Livres hebdo, 21 janvier 2000, par Jean-Maurice de Montremy

Delibes se libère

Si l’histoire de Cipriano Salcedo, le héros de Delibes, prend racine en 1517, elle se nourrit de l’expérience de l’Espagne du XXe siècle et permet à son auteur, de manière détournée et silencieuse, de prendre position.

S’il compte parmi les principaux écrivains d’Espagne, Miguel Delibes (né en 1920) reste peu connu en France, malgré le beau travail que mènent depuis dix ans, pour le faire connaître, les éditions Verdier, plus discrètes que ne le laissent croire leurs couvertures, orange. Comme son compatriote Gonzalo Torrente Ballester, récemment disparu, il souffre encore, à l’étranger, des années grises du franquisme. Resté en Espagne, marqué par les violences de la guerre civile, il a longtemps semblé « apolitique » alors qu’on était sommé de choisir son camp. Si son œuvre porte l’empreinte de la grande épreuve – patente dans L’Hérétique –, c’est souvent de manière détournée, silencieuse, voire angoissée.

Par son imposant format, L’Hérétique (1998) tranche avec le goût de Delibes pour le récit dense ou les formes ramassées. On peut toutefois, au début, croire à l’une de ces variations dont il a le secret quand il évoque les paysages, les personnages et les ambiances de la Castille (Verdier publie simultanément Vieilles histoire de Castille) : le grand été, les mystérieuses nuits de neige sur Valladolid, les hautes terres à moutons du Páramo, les passes montagneuses, les jours de tourmente et de pluie… Là vivent des notables, des bergers, des prêtres chasseurs de perdrix, des tanneurs, de nobles dames ou de cérémonieux médecins qui semblent s’être échappés du temps. On peut également croire à un roman historique – ce que L’Hérétique est partiellement, puisque Delibes raconte la naissance, la vie et la mort sur le bûcher, au XVIe siècle, d’un riche négociant de Valladolid : don Cipriano Salcedo. Mais on devine bientôt, à cet art de la stylisation, qu’une exigeante méditation spirituelle se cache sous les abords parfaitement accessibles du roman. L’Hérétique poursuit, avec l’expérience du XXe siècle, un débat sur la liberté de l’homme et la grâce de Dieu, fondé sur la controverse qui déchaîna l’une contre l’autre les Réformes protestante et catholique.

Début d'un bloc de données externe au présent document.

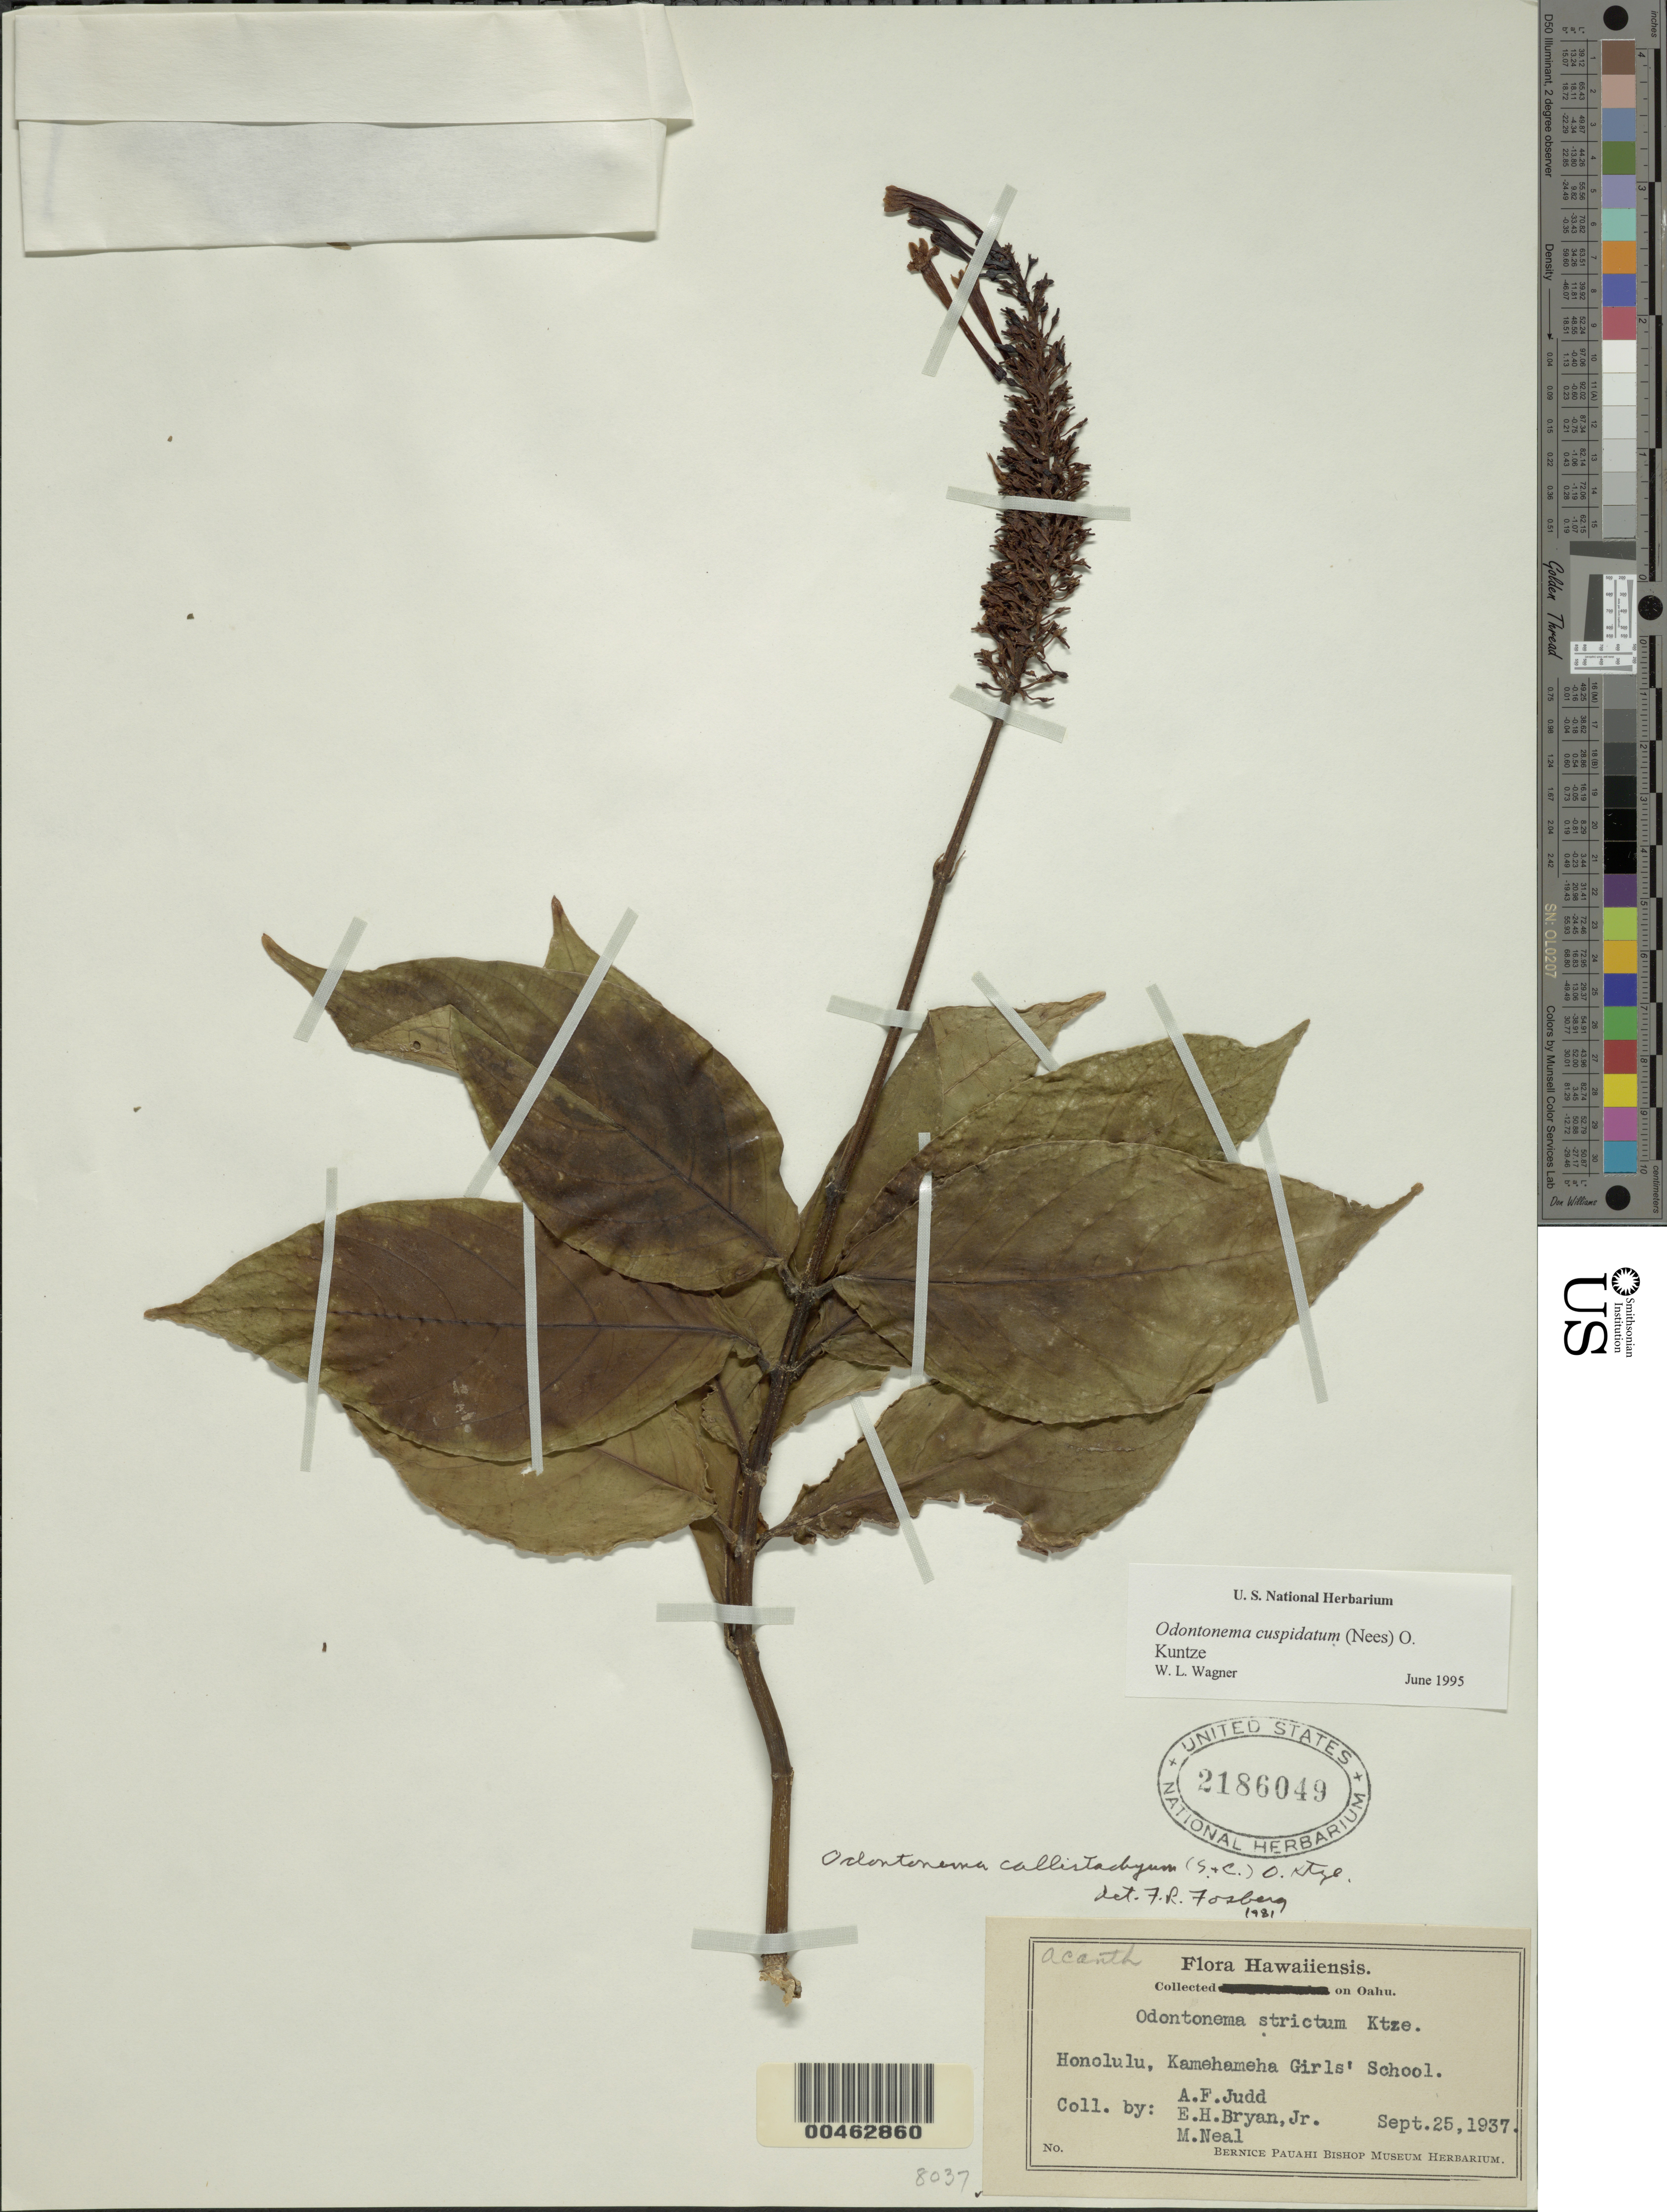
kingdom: Plantae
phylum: Tracheophyta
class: Magnoliopsida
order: Lamiales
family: Acanthaceae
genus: Odontonema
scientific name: Odontonema cuspidatum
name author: (Nees) Kuntze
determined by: Wagner, W. L., (BOT), Smithsonian Institution - National Museum of Natural History (UNITED STATES)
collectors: A. Judd, E. Bryan Jr. & M. Neal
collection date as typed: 25 Sep 1937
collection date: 1937-09-25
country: United States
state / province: Hawaii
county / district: Honolulu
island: Oahu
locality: Honolulu, Kamehameha Girls' School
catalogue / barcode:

Loin d’asséner thèses et antithèses, Delibes évite toute abstraction. Dédié à Valladolid, sa ville natale, le livre cache sa rigueur d’épure sous le charme presque impressionniste, très sensuel, des nuances. Après un prologue en pleine mer, 1557, où l’on discute joliment de Luther, de son disciple Melanchton et de Calvin, tandis qu’une galéace hambourgeoise cabote des côtes allemandes vers celles d’Espagne, l’action commence quarante ans plus tôt, 1517, avec la naissance du futur « hérétique », Cipriano Salcedo – le 31 octobre, le jour même où Luther, à Wittenberg, s’élève contre le financement, à coups d’indulgences, de la basilique Saint-Pierre de Rome. Mais à Valladolid, ce jour-là, il est surtout question, chez les Salcedo, d’accouchement, et de la prodigieuse chaise à enfanter censée faciliter la venue au monde de l’enfant Cipriano. Sa mère en mourra.
Le thème de l’enfantement et de la stérilité sera d’ailleurs l’une des obsessions de Cipriano. Après une enfance amoureuse auprès de sa jolie nourrice, le jeune négociant se lance dans des amours tumultueuses avec une somptueuse, barbare et colossale beauté qui semble droit issue des fantasmes de Baudelaire chantant sa géante. Amours qui contrastent moins avec les inquiétudes religieuses et les exigences spirituelles de Salcedo qu’elles ne les complètent. Petit, gracile et vigoureux, don Cipriano vit des aventures à la Rubens sur le registre décharné du Greco.
Puissance des femmes ; mais aussi tableau de Valladolid à l’époque où la ville croit pouvoir encore rivaliser avec Madrid pour le statut de capitale. Charles Quint se meurt et Philippe II reprend scrupuleusement la consigne : en finir avec le Nord, et ses fantaisies. Le petit milieu des « luthériens » de Valladolid repose, pour l’essentiel, sur des isolés : une famille aristocratique de religieux et de religieuses exaltés, un dominicain grandiose, lecteur d’Érasme, un bijoutier, un grand d’Espagne tourmenté… Bref, un petit groupe imprudent, où les querelles de personnes rivalisent de sublime et d’érudition. Salcedo s’y consacre avec une profondeur et une probité sans faille. Il n’oublie pas, pour autant, les affaires : Delibes décrit avec fougue l’incroyable succès de ce solitaire timide sur le marché de la mode, des fourrures et des mantelets. Abondance de richesse, abondance d’austérité.
Dans le dernier tiers du livre, suivant une marche implacable, les thèmes se resserrent. L’Inquisition entre en jeu, tatillonne, formaliste, procédurière – attentive et sans passion, d’une logique effrayante. Loin du bric-à-brac romantique, on reconnaît dans le traitement du procès le docteur en droit que fut, dans sa jeunesse, Miguel Delibes. Puis vient la grande scène à ne pas manquer : celle de l’autodafé du 21 mai 1559, menée par l’écrivain de main de maître, sans jamais se perdre dans l’anecdote.
Cette conclusion donne au livre sa grandeur, d’autant plus forte que l’écrivain se garde de toute emphase. On n’est pas près d’oublier L’Hérétique.